Exploiting formidable musical and compositional facility, the redoubtable Colin Orr ( guitar, keyboards, composer, engineer ) is also joined by vocalist extraordinaire Paul Phoenix, original 1970s Janus alumni , Roy Yates ( acoustic guitar ) and Mick Peberdy ( bass ) as well as Rikki Hanson-Orr ( vocals, clarinet, keyboards ) and Thea Hanson-Orr ( vocals ). By it's nature House Calls appears more like a musical risk than a band because of the stylistic fluctuation from track-to-track Each individual composition also holds it's own revelations both musically and lyrically which makes House Calls such a delight.
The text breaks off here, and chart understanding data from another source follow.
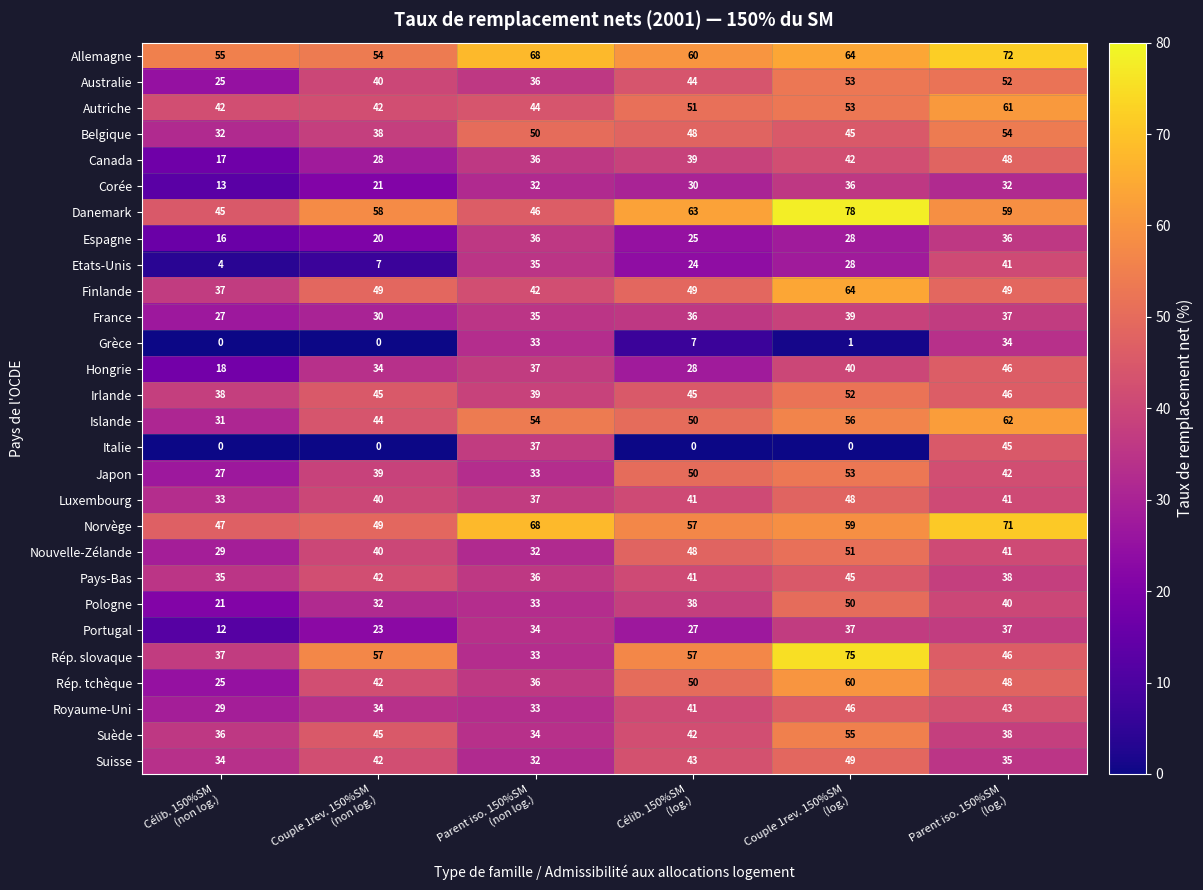

What is the greatest value displayed?

78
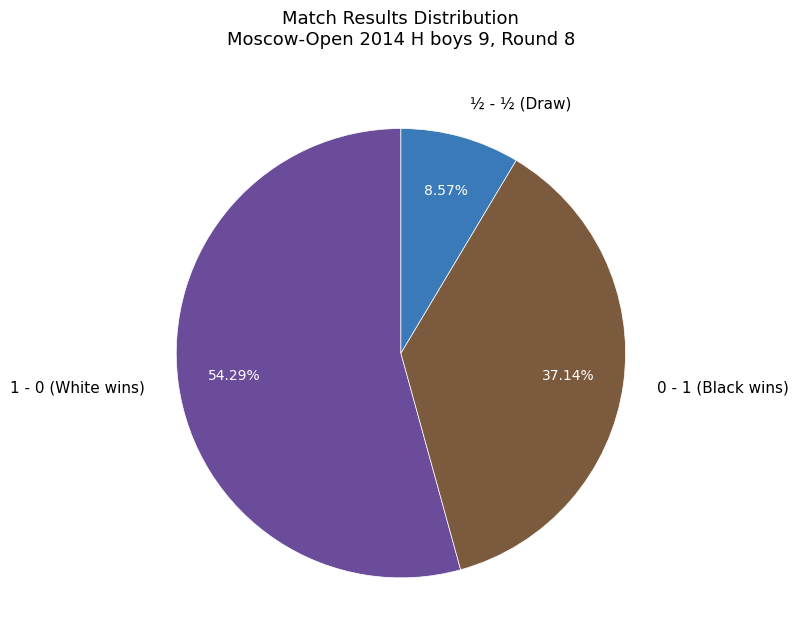

Which slice is the largest?

1 - 0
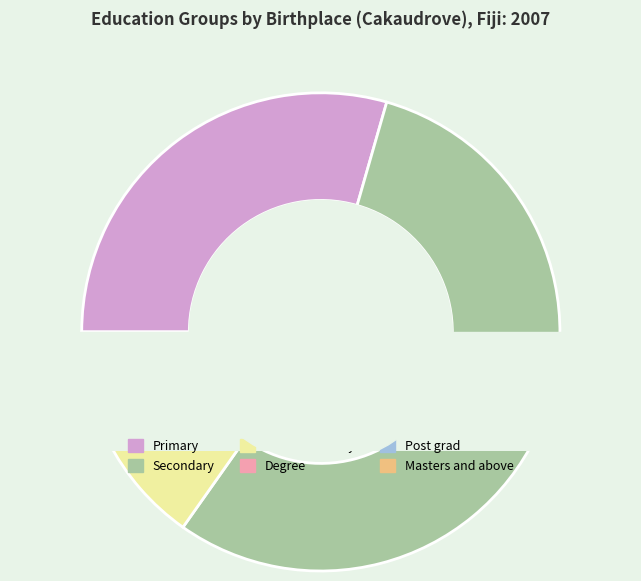

What is the largest slice in the pie chart?

Secondary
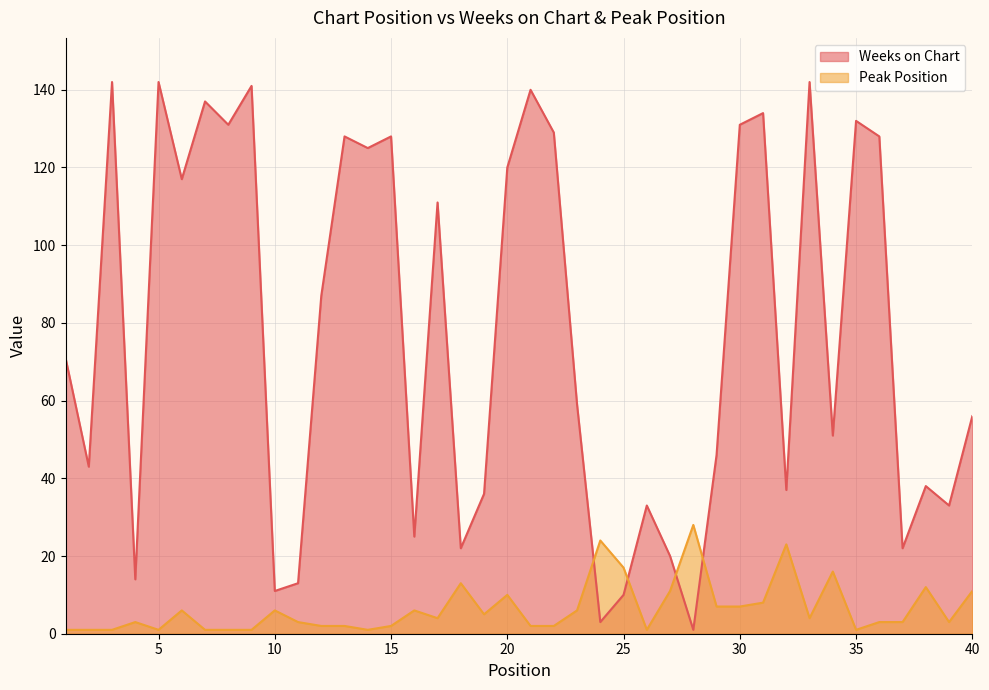

Which series has the largest total across all categories?

Weeks on Chart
Better known for his meticulous choral work with the King Singers, vocalist Paul Phoenix is just a at home in the prog rock domain as he is singing A capellas and gives House Calls a convincing tone Although he is not by any stretch a Ronnie James Dio, Paul Phoenix gives a solid vocal performance outside of his discipline. Even if the listener is not aware of his formal credentials as an accomplished tenor, a trained voice is evident. On the heavier more derisive tracks, My Top Hat, On Your Knees, Watching You Dry and Winter's Tale accompanied by angry keyboards and heavy guitars a comparison to the late John Wetton with the '72-'73 King undeniable. Phoenix is positively at the top of his game everywhere but really shines on Wooden Spoon, a mournful l refrain composed by Colin Orr that touches on old fashioned ideals and values augmented by a poignant clarinet melody played by Rikki Hanson-Orr. Even with it's dismal perspective House Calls is often allegorical and there is some fun to be had listening through the 13 selections.Two ethereal laments, Walking On Splinters and Sit Down and Listen feature the female vocalists, sisters Thea and Rikki respectively who offer compassion and lucidity. Both songs explore emptiness, loss and soul searching and are accompanied with pensive musical arrangements. The young ladies also appear on backup vocals on Sinner's Blues, with lead vocal by original drummer Keith Bonthrone that conjures up images of tumbleweeds, saloons and wild west justice replete with ghostly harmonica. It doesn't really harmonize with the rest of the album but neither does the psyched out Chewing The Fat that sizes up unhealthy eating habits. With Hammond organ and furious guitars it's a throwback to the glory days of heavy psychedelic prog rock and echoes the track Red Sun from the original Gravedigger LP from 1972.There is also a lonely short instrumental track that appears just before the end of the album with the abstract title Slightly Deranged Onyx which has a '70s Floydian hue to it. One to burn the midnight oil to.

Unbeknownst to many this is indeed Janus' 10th full studio album. It is whimsical, bitter, heartbreaking, dangerous and solemn. All the hallmarks and peculiarities that have made up Janus' inner sanctum throughout an eclectic and sometimes precarious musical odyssey.